ANALYSIS: Consortium Completes Distressed Debt Sale; Sector Faces Headwinds

Tom Burroughes Group Editor London 29 July 2014

ANALYSIS: Consortium Completes Distressed Debt Sale; Sector Faces Headwinds

Funds operating in the distressed debt market face headwinds at present although some niche areas can thrive, wealth managers said as this publication reported on a large European deal involving Deutsche Bank and a Romanian bank.

Funds operating in the distressed debt market face headwinds at present although some niche areas can thrive, wealth managers said as this publication reported on a large European deal involving Deutsche Bank and a Romanian bank.

Yesterday, it was announced that AnaCap Financial Partners, a specialist European private equity firm, together with H I G and Deutsche Bank, had completed an acquisition of a €495 million ($665 million) portfolio of non-performing and sub-performing loans from Volksbank Romania. Funds advised by AnaCap will jointly acquire the entire portfolio with H I G and Deutsche Bank.

The portfolio of 3,566 loans in total is backed by a mix of primarily residential, commercial real estate and development land. APS Romania will be appointed as master servicer, a statement from the entities said. The deal was described as the largest of its kind in Romanian history, brought about by pressure on European financial houses to restructure and spin off “junk” assets to clean up balance sheets and meet tougher capital rules.

WealthBriefing
asked a number of financial institutions what they thought of the distressed debt market in the current monetary and economic environment, and drew a mixed response on the sector’s prospects.

“While we see attractive opportunities for private market funds in certain areas of European distressed debt, we see less encouraging prospects for hedge funds active in distressed generally. This is primarily due to the different investment horizons and liquidity constraints associated with the two strategies,” Nils Beitlich, chief investment officer, head of hedge fund strategy at UBS Wealth Management, said.

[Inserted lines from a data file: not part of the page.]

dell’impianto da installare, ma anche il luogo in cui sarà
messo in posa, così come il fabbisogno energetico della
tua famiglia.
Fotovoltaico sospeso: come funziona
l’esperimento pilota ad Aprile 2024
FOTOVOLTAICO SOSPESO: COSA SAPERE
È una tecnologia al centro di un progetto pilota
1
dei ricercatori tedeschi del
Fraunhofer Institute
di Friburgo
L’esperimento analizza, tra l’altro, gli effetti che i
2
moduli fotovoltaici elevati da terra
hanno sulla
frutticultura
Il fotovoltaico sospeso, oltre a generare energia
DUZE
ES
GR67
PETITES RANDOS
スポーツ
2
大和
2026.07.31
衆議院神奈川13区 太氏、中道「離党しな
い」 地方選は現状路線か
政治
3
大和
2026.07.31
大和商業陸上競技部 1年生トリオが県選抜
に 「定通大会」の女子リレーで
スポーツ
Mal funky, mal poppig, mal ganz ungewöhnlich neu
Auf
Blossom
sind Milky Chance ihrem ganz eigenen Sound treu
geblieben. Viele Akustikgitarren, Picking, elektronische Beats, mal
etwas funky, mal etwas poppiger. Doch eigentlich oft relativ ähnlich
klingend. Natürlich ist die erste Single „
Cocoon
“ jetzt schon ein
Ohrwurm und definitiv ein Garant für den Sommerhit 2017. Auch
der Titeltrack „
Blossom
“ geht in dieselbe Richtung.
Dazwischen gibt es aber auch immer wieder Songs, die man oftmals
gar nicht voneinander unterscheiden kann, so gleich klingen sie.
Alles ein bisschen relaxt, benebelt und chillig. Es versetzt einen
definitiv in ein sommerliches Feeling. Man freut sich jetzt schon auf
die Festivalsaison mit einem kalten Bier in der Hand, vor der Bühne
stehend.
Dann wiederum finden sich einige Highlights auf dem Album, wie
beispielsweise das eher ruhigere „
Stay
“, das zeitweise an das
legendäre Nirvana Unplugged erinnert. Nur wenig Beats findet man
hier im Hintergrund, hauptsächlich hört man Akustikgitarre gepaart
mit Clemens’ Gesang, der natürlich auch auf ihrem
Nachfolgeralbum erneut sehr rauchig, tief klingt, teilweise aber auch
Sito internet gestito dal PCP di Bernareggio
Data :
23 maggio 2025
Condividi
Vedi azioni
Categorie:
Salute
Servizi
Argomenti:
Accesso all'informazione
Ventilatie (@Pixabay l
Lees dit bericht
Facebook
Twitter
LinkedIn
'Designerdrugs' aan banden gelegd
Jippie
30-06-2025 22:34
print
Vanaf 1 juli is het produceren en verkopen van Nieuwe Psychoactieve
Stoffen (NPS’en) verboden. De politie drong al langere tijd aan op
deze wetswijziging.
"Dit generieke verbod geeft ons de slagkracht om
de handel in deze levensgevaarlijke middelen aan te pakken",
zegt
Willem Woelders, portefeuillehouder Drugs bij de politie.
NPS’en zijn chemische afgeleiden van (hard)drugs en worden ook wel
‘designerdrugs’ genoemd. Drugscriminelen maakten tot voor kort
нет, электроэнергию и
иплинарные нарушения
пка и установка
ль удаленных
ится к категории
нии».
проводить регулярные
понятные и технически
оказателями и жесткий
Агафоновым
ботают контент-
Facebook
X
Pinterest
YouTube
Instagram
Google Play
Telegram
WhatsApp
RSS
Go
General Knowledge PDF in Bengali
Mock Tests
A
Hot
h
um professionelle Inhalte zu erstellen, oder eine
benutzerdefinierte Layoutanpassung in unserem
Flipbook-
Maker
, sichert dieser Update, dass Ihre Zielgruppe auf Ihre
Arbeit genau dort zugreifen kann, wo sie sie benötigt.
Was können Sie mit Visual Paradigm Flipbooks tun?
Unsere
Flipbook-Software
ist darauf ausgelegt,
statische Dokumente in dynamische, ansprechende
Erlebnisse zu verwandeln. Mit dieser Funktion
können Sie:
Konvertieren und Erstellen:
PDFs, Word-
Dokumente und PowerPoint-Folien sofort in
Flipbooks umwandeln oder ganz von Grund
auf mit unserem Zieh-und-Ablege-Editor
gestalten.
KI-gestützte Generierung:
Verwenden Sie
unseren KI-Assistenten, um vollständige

“Distressed debt focused hedge funds must offer a higher liquidity compared to their private market counterparts, and thus are more reliant on the liquidity of the underlying instrument. This forces them into a closer relationship to the overall high-yield-cycle. We consider substantial spread compression as unlikely at this point in time, constraining the opportunity set and managers' ability to deliver attractive returns without significant leverage. This increases downside risk and is a key reason we are cautious on this strategy,” Beitlich continued.

“This picture is different for private debt funds which are less constrained than hedge funds by liquidity,” he added.

Didier Duret, CIO Private Banking at ABN AMRO, said there is a lack of appetite and performance in distressed debt. He said this situation exists because the current conditions of low corporate default rates and relatively easy access to finance have reduced the opportunity field for the category.

“There is also the explicit competition from event-driven strategies that are more liquid and diversified by nature, more attuned with the recovery expectation, and the restructuring and M&A intense activity. Distress is more a matter of special situations than an investment theme,” he said.

Recovering Romania

After a prolonged correction following the financial crisis, the property market in Romania is now showing strong signs of improvement. Gross domestic product and unemployment have recovered on the back of labour market reforms in 2011 and an IMF financing package.

House prices, which crashed by 38 per cent since their peak in mid-2008, are now on the rise, with the areas surrounding central Bucharest and other main cities increasing 4 per cent for 2013, AnaCap said.

Distressed debt funds, sometimes dubbed "vulture funds", typically look to buy securities trading at a significant discount to their par or face value and wait for conditions of issuers to improve to the point where they can be sold for a profit.